- _WORK INSTRUCTIONS_
(1) In the functional programming text, what does the word "paradigm" represent?
(2) Transcribe everything in the functional programming text from "First, I want" down to "name = name.title()".

- _DOCUMENT TEXT_
Start of Block

4. Functional Programming
As I promised, we will for sure take about the thinking process not only the syntax choices and here I’m to live up to this promise. First of all, many python coder consider functional programming as the number two programming paradigm that comes object-oriented programming. By the way, “paradigm” represents a way of thinking about how problems are framed and solutions are expressed.
Throughout the history of Python, different paradigms have shaped how programmers design algorithms, reason about complexity, and manage computational resources. And up till now, almost all Python programmers agreed that functional programming along side with OOP together makes the most use of Python.
However, we do need to listen to this disclaimer:
!! PYTHON IS NOT PURELY FUNCTIONAL LANGUAGE !!
The Python model relies on high-level representation of multiple paradigms; procedural, functional, object-oriented. So, we are not seeking purity in Python. Instead, we borrow functional concepts (such as higher-order functions, immutability practices, and comprehensions) to enhance code quality.
What makes a good function?
First, I want to say the obvious thing which is the name ‘function’ came from mathematics where a function is used to do some operations on a given input x like $f(x) = x + 1$ or even complex operations like $f(x) = \frac{\sin\left(x^{2}\right) + \log\left(x + 1\right)}{\sqrt{x^{2} + 1}}$. So, how can we know if the function is good (for the sake of coding). If you give it a thought, you will probably say, a good function that does one thing clearly with a descriptive name. That’s true, and I will add more factors like the clearness of inputs and outputs as well as the ability to test and predict its mechanism.
# Complex function: does too many things
def process_user_data(name, age):
# Check if name and age are valid
if not name or age < 0:
print("Invalid data!")
return None
# Capitalise the first letter of each word
name = name.title()
# Pretend to save to a database
print(f"Saving {name}, {age} to the database...")
return {"name": name, "age": age}
While this is a very valid function and you can use it but the thing is you are risking a big part of process (or the full process) to a single function so when the function goes down, it will take your process with it and your code will have nothing left to do. As a solution, we need to separate the big function into small functions.
# Good, separate functions
def is_valid_user(name, age):
return bool(name) and age >= 0
def format_name(name):
return name.title()

End of Block

- _DATASET EXTRACT_
Start of Block

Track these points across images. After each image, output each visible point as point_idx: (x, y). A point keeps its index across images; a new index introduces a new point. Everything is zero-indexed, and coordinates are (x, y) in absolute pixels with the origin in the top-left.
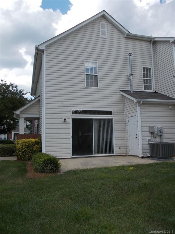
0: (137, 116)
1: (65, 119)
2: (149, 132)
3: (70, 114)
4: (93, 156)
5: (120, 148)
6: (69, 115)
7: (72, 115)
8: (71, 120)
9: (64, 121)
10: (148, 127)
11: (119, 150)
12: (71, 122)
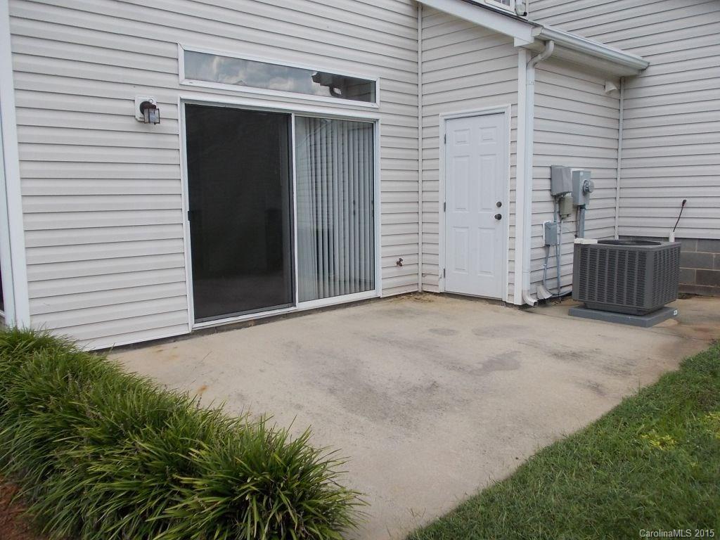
0: (509, 113)
1: (146, 107)
2: (547, 194)
3: (173, 78)
4: (292, 309)
5: (399, 264)
6: (170, 81)
7: (187, 82)
8: (180, 113)
9: (138, 114)
10: (548, 170)
11: (396, 270)
12: (181, 128)
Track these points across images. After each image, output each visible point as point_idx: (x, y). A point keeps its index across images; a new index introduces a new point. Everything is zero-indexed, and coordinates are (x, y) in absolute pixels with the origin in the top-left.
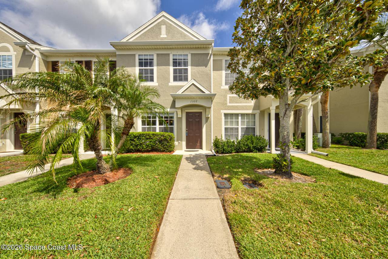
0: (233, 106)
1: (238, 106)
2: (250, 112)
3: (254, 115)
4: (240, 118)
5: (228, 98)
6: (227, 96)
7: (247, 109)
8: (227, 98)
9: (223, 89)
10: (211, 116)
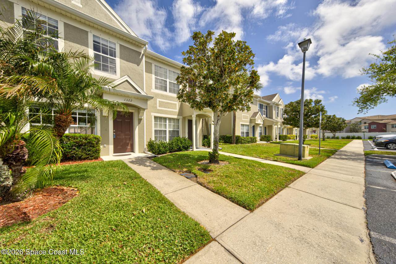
0: (161, 110)
1: (166, 110)
2: (175, 117)
3: (178, 120)
4: (167, 121)
5: (158, 102)
6: (157, 100)
7: (173, 115)
8: (156, 102)
9: (153, 93)
10: (144, 118)
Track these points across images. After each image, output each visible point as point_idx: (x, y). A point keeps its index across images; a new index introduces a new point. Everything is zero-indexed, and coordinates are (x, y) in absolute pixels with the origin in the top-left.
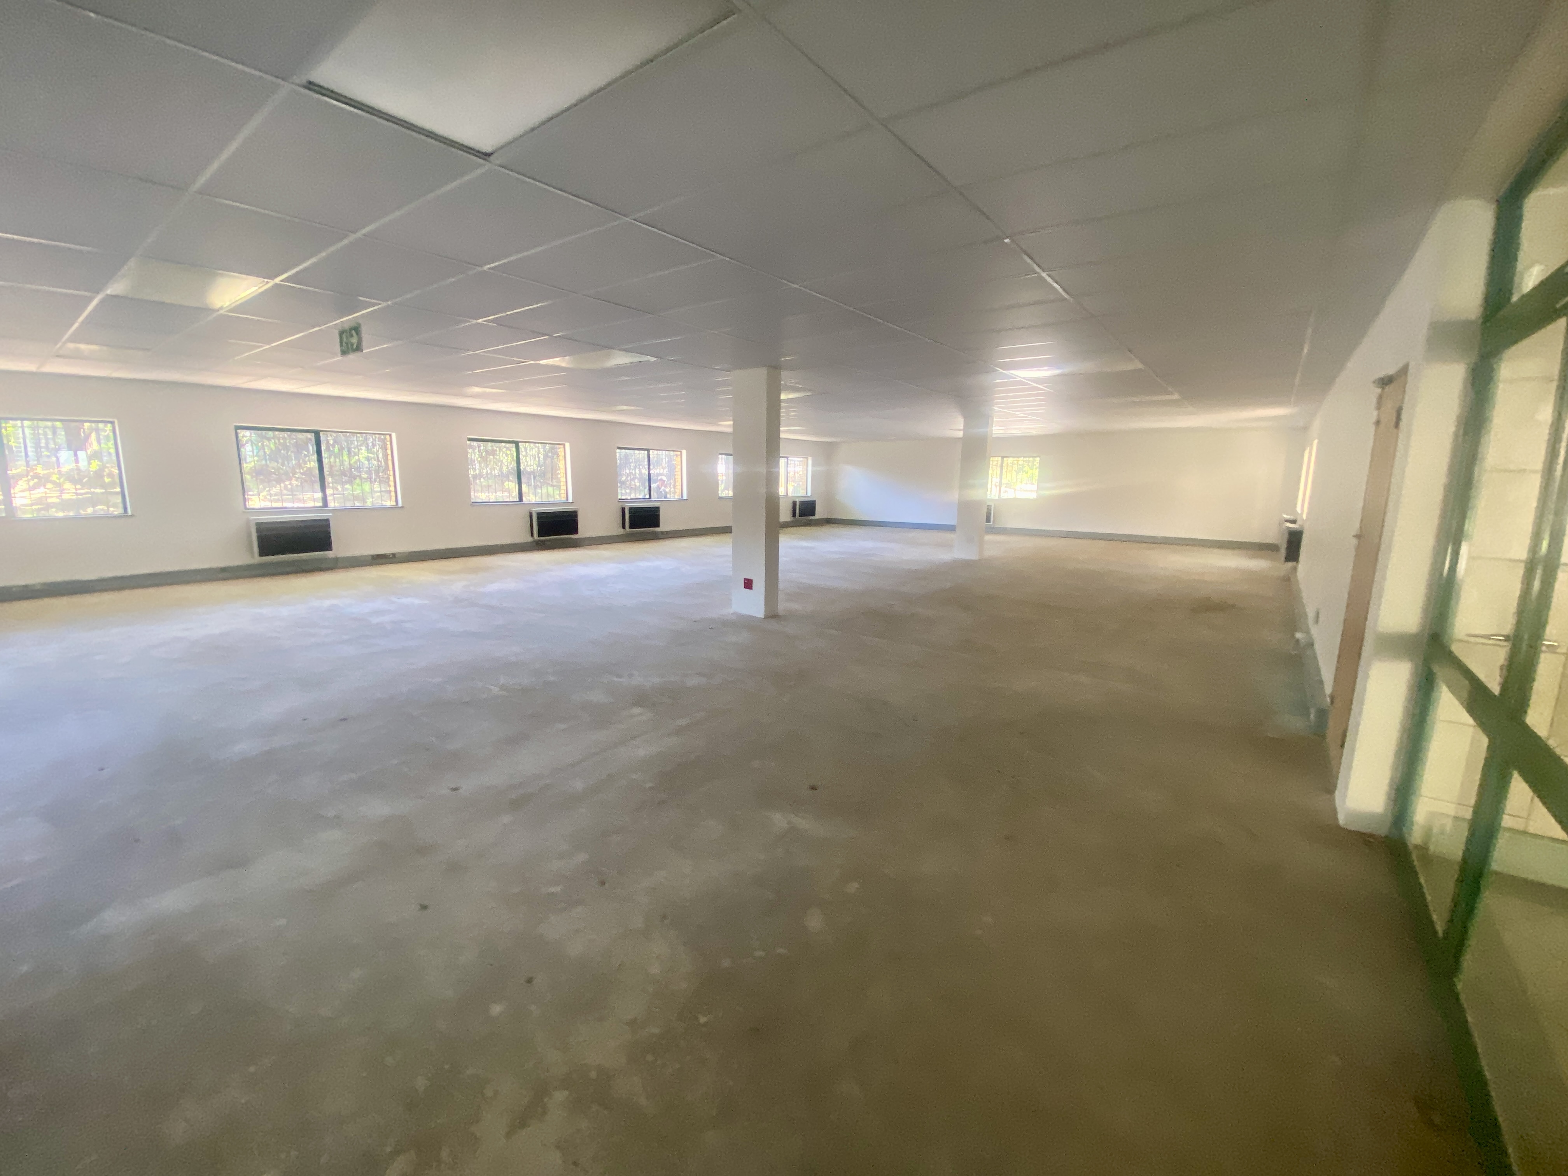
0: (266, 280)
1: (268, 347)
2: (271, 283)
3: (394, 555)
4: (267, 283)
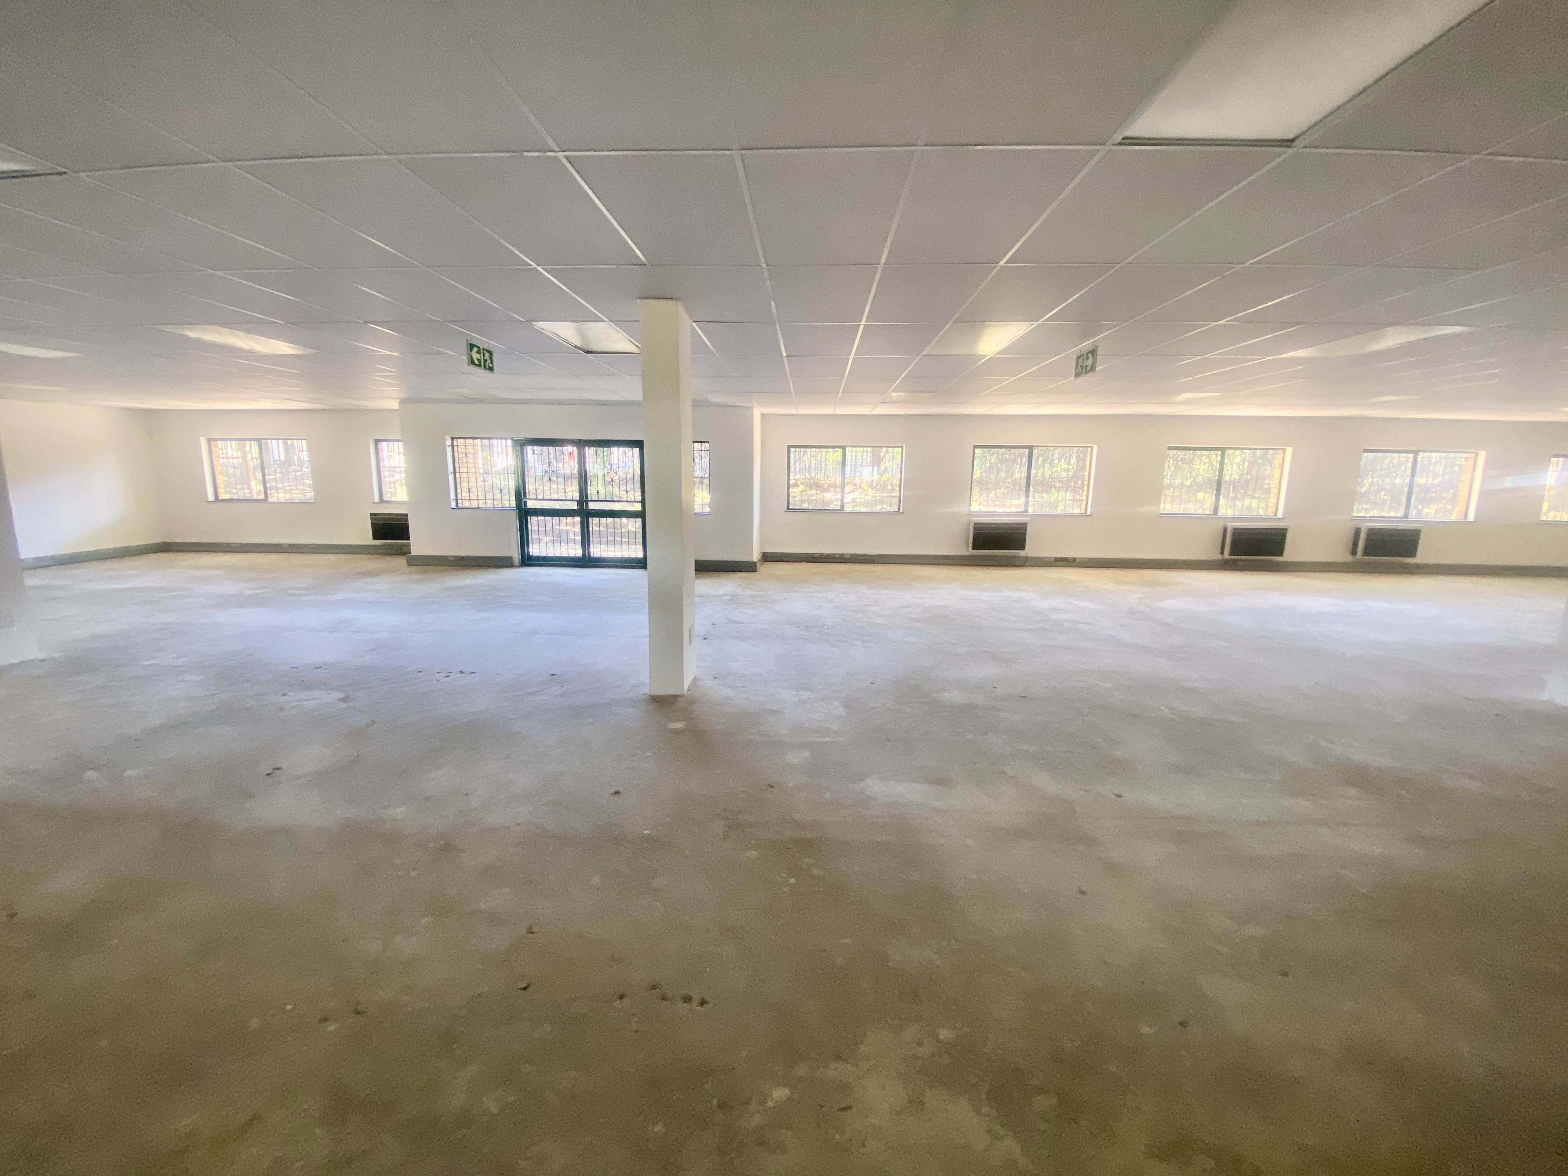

End of Block

- _RESPONSES FOR EACH TASK_
(1) A way of thinking about how problems are framed and solutions are expressed.

(2)
First, I want to say the obvious thing which is the name ‘function’ came from mathematics where a function is used to do some operations on a given input x like $f(x) = x + 1$ or even complex operations like $f(x) = \frac{\sin\left(x^{2}\right) + \log\left(x + 1\right)}{\sqrt{x^{2} + 1}}$. So, how can we know if the function is good (for the sake of coding). If you give it a thought, you will probably say, a good function that does one thing clearly with a descriptive name. That’s true, and I will add more factors like the clearness of inputs and outputs as well as the ability to test and predict its mechanism.
# Complex function: does too many things
def process_user_data(name, age):
# Check if name and age are valid
if not name or age < 0:
print("Invalid data!")
return None
# Capitalise the first letter of each word
name = name.title()